Part of the reason for that delay might be because almost 40% of consumers make the majority of their holiday purchases on sale, according to PebblePost. That suggests many consumers wait around for the best deal before committing to a purchase.
When it comes to which type of ads customers prefer, 47% of holiday shoppers said catalogs and other mail offers are the most useful, while 88% said they enjoy receiving mail from brands they’ve shown an interest in and 46% prefer receiving ads that include discounts.
Overall, holiday shoppers seem receptive to receiving targeted and relevant mail advertisements — especially from their favorite retailers. According to a PebblePost blog post, though, retailers can go wrong by forcing too much attention on their customers.
"Consumers want to be in control and they want to make purchase decisions at their own pace. Hounding them with online ads, interrupting their user experience and demanding that they stop what they’re doing to ‘act now’ is not only disruptive — it’s rude," the post reads. "And according to our panel, it’s not helpful or impactful."
According to PebblePost, holiday shoppers are more informed and less impulsive, often spending several weeks or days to consider purchases before committing to them — findings which are supported by the NRF’s recent 2017 Retail Holiday Planning Playbook, though impulse holiday purchases are still important, according to the NRF.
"Not surprisingly, consumers want relevant, personalized offers from advertisers," Celeste Giampetro, vice president of marketing at PebblePost, told Retail Dive in an email. "That means, retailers must address existing customers differently than one and done and differently than new to file. Acknowledge that someone has purchased from you before and offer something valuable and relevant to improve their experience with your brand."

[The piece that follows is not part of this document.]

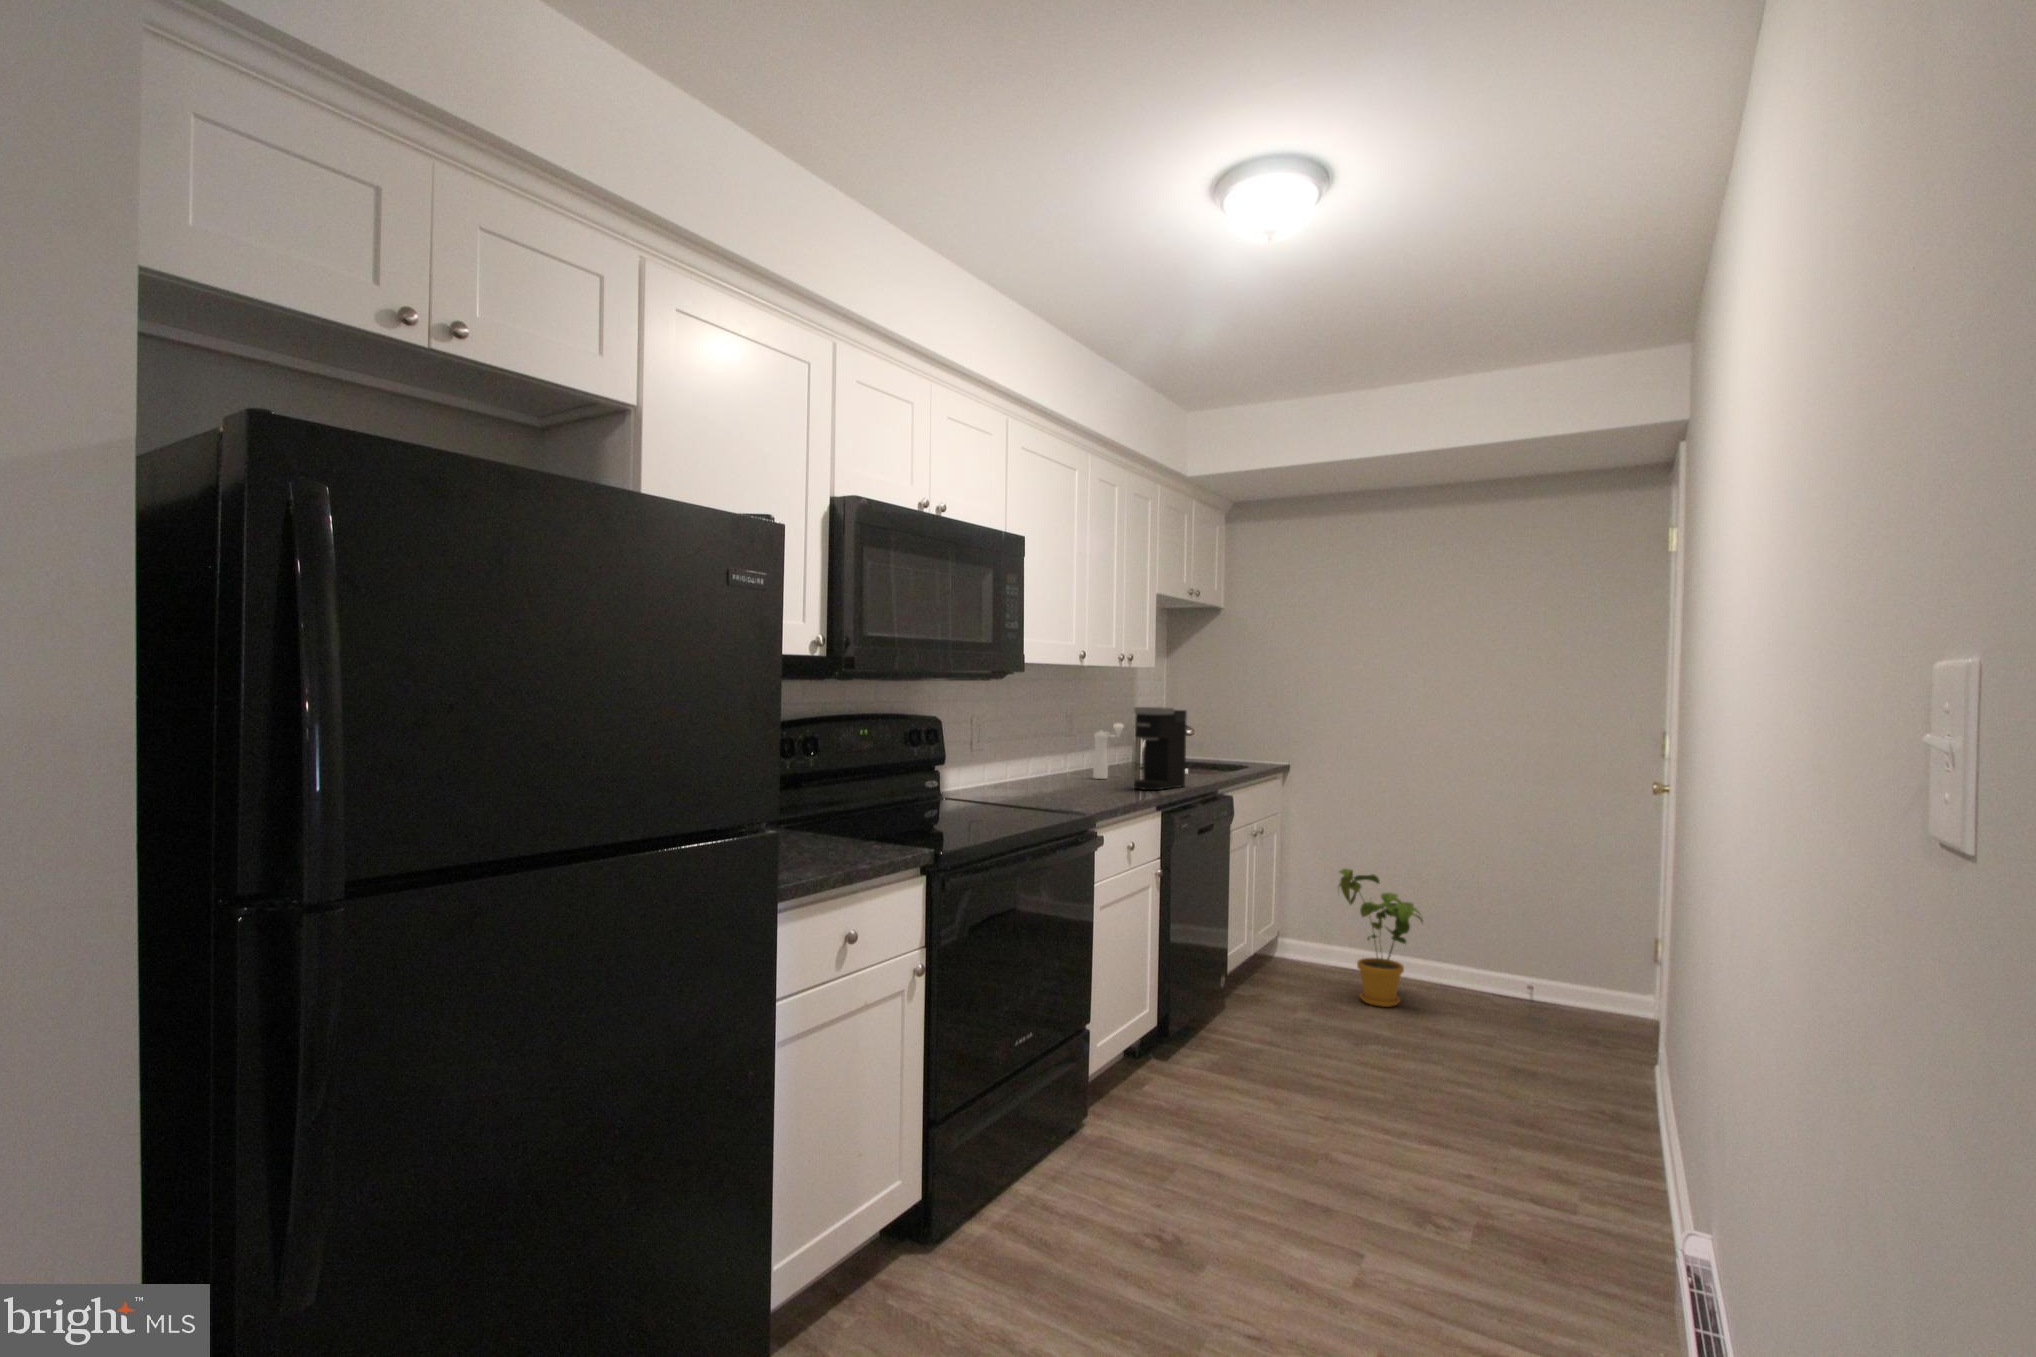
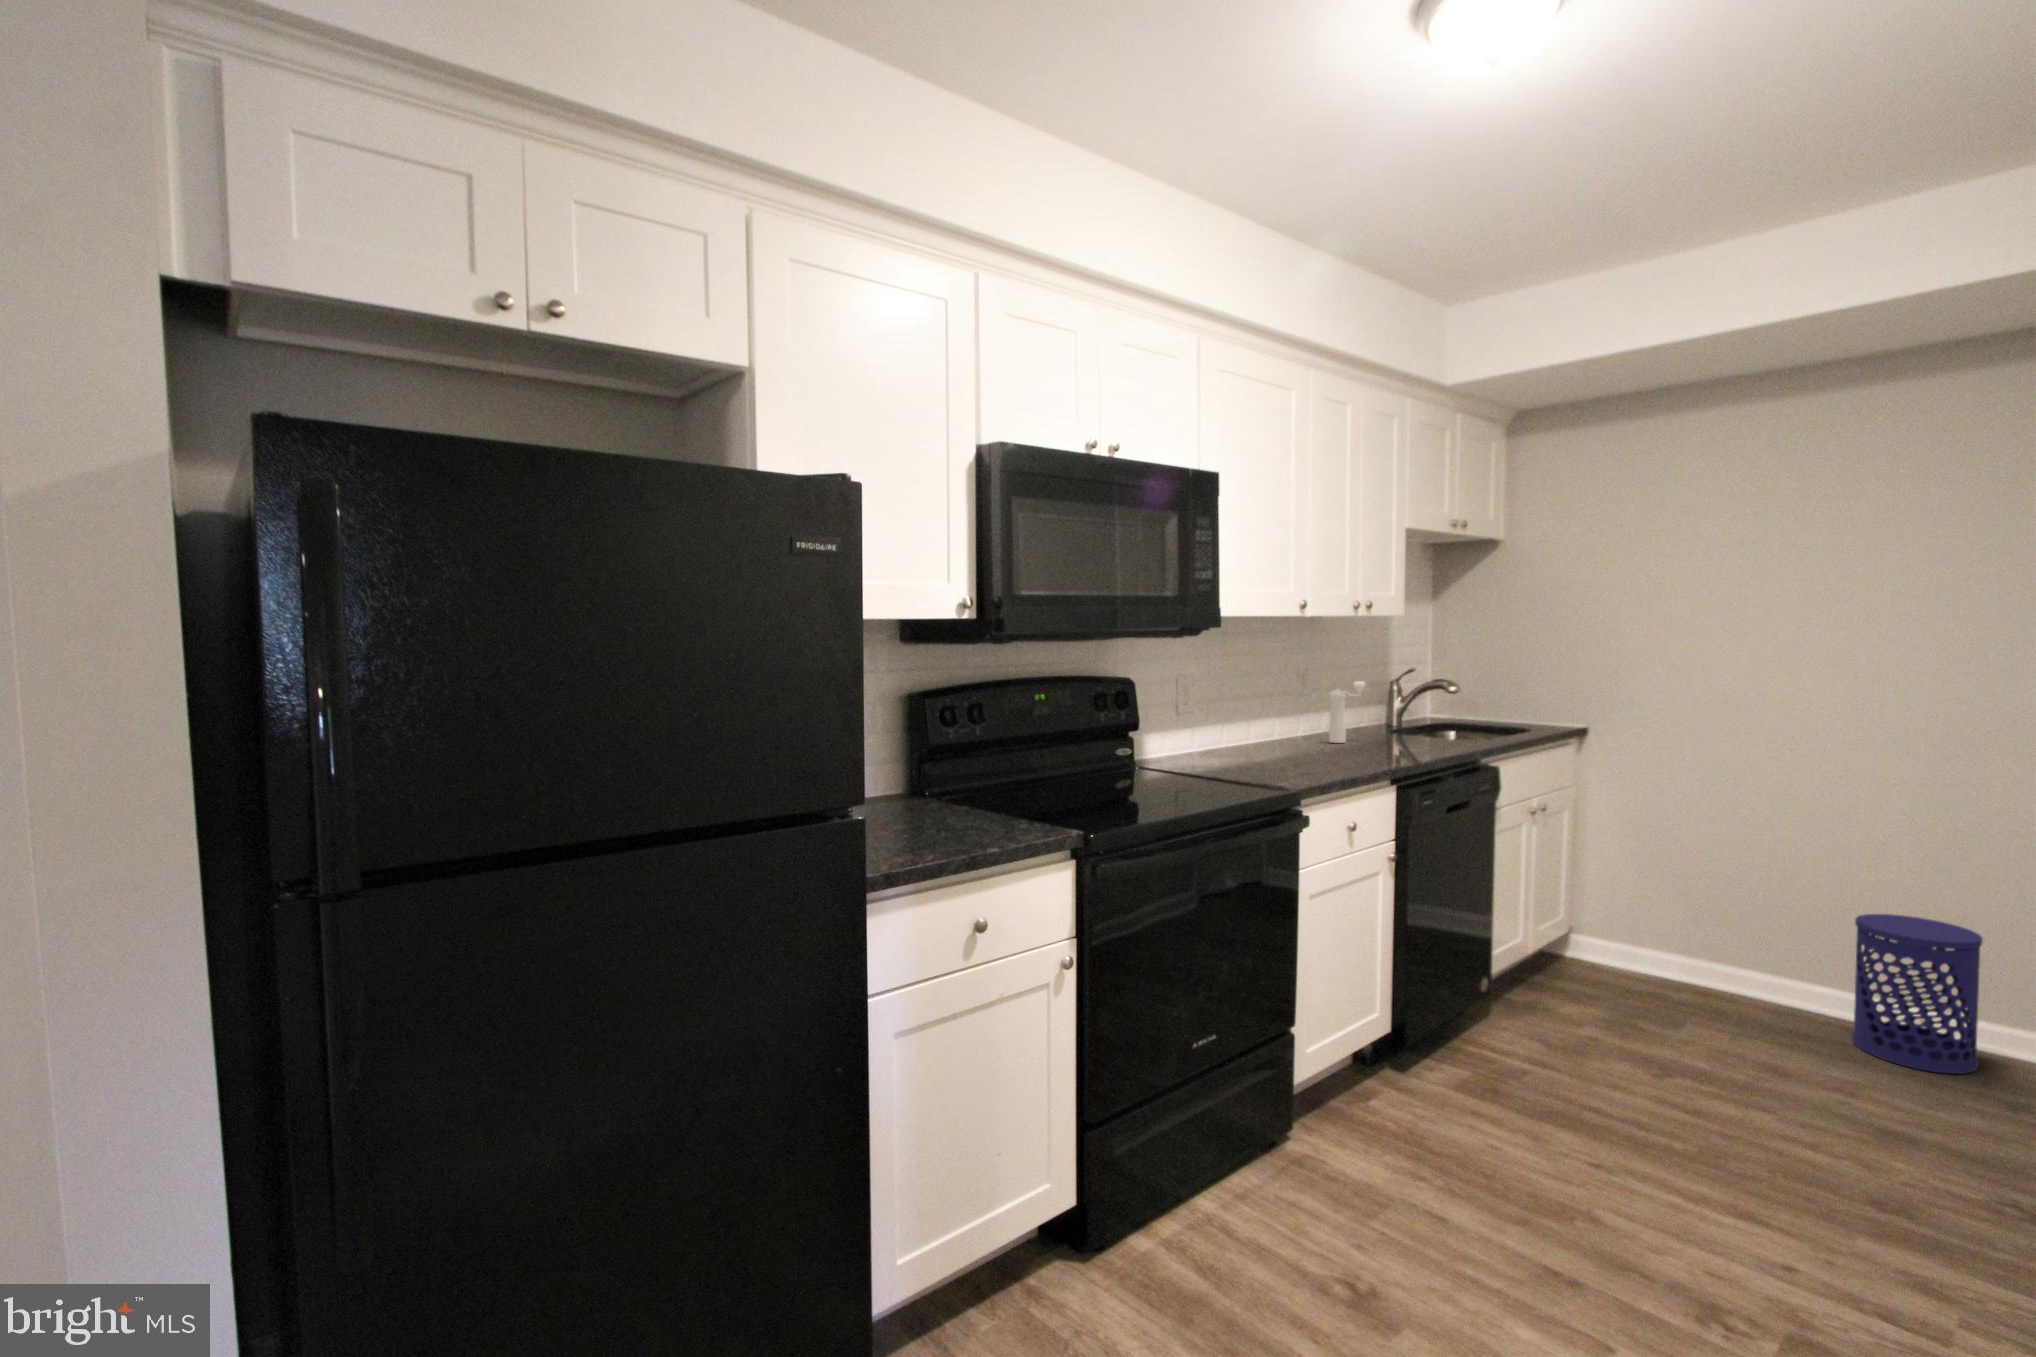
coffee maker: present [1134,707,1187,790] -> none [1370,662,1437,758]
house plant: present [1339,869,1423,1007] -> none [1645,853,1768,1023]
waste bin: none [1479,910,1558,1028] -> present [1852,914,1983,1074]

This type of personalization is especially important on digital formats, as e-commerce sales are expected to jump 16.6% this holiday season and mobile commerce is expected to rise by 57.8%. Even more suggestively, 82% of shoppers plan to buy gifts online (granted, 77% are planning on buying in-store as well) and Amazon is winning big with those shoppers. The vast majority (75%) of online shoppers are planning on buying from Amazon during the season, not to mention the Prime members, 90% of whom will buy from the e-commerce giant. Considering the company ranked first for back-to-school shopping, retailers should consider it a serious threat for the upcoming holiday season if they don’t already.
While Google has been a big player in the ad spend market in the past — and will likely continue to be — social media could gain more ground this season as marketers look to reach consumers on the platforms that they use most for the upcoming season.